前馈神经网络
约 4989 个字 4 张图片 预计阅读时间 17 分钟
Reference
- https://www.cse.iitm.ac.in/~miteshk/CS7015/Slides/Handout/Lecture4.pdf
1 前馈神经网络(又名神经元多层网络)

前馈神经网络计算过程
第 \(i\) 层的激活前值为:
\[
a_{i}(x)=b_{i}+W_{i} h_{i-1}(x)
\]
第 \(i\) 层的激活值为:
\[
h_{i}(x)=g\left(a_{i}(x)\right)
\]
其中 \(g\) 被称为激活函数(例如,逻辑函数、tanh函数、线性函数等).
输出层的激活值为:
\[
f(x)=h_{L}(x)=O\left(a_{L}(x)\right)
\]
其中 \(O\) 是输出激活函数(例如,softmax函数、线性函数等).
为简化符号,我们将\(a_{i}(x)\)简记为\(a_{i}\),将\(h_{i}(x)\)简记为\(h_{i}\).
前馈神经网络的模型构成
数据: \(\{x_{i}, y_{i}\}_{i = 1}^{N}\)
模型:
\[
\hat{y}_{i}=f\left(x_{i}\right)=O\left(W_{3} g\left(W_{2} g\left(W_{1} x+b_{1}\right)+b_{2}\right)+b_{3}\right)
\]
参数:
\[
\theta = W_{1}, \cdots, W_{L}, b_{1}, b_{2}, \cdots, b_{L}(L = 3)
\]
算法:带有反向传播的梯度下降法(我们很快会讲到)
目标/损失/误差函数:例如,
\[
min \frac{1}{N} \sum_{i=1}^{N} \sum_{j=1}^{k}\left(\hat{y}_{i j}-y_{i j}\right)^{2}
\]
一般来说,是 \(min \mathscr{L}(\theta)\),其中 \(\mathscr{L}(\theta)\) 是参数的某个函数.
2 学习前馈神经网络的参数(直觉)
到目前为止,我们已经介绍了前馈神经网络.
现在我们想找到一种学习该模型参数的算法.
回顾梯度下降算法
算法1:梯度下降
- \(t \leftarrow 0\);
- \(\text{maxIterations} \leftarrow 1000\);
- \(\text{while } t < \text{maxIterations } \text{do}\)

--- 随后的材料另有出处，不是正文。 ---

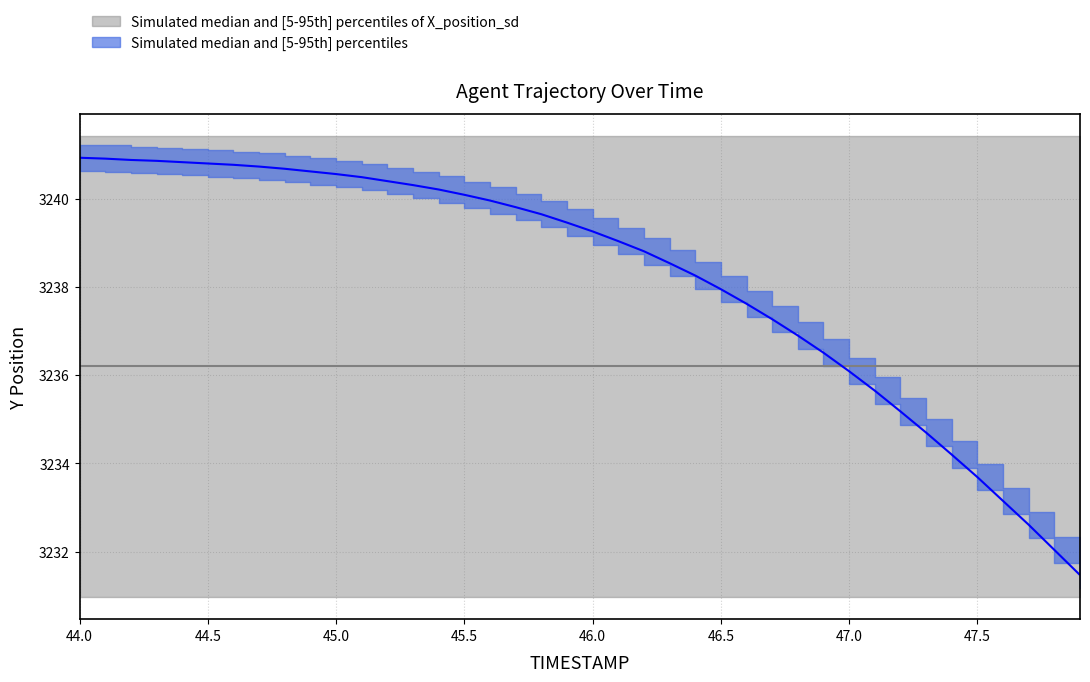

How many lines are shown in the chart?

1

- \(w_{t+1}\leftarrow w_{t}-\eta \nabla w_{t}\);
- \(b_{t+1}\leftarrow b_{t}-\eta \nabla b_{t}\)
- \(t \leftarrow t + 1\);
- \(\text{end}\)
前馈神经网络中的梯度下降
我们可以更简洁地将其写为:
算法1:梯度下降
- \(t \leftarrow 0\);
- \(\text{maxIterations} \leftarrow 1000\);
- \(\text{Initialize } \theta_0 = [w_0, b_0]\);
- \(\text{while } t < \text{maxIterations } \text{do}\)
- \(\theta_{t+1}\leftarrow \theta_{t}-\eta \nabla \theta_{t}\);
- \(t \leftarrow t + 1\);
- \(\text{end}\)
其中 \(\nabla \theta_{t}=[\frac{\partial \mathscr{L}(\theta)}{\partial w_{t}}, \frac{\partial \mathscr{L}(\theta)}{\partial b_{t}}]^{T}\) .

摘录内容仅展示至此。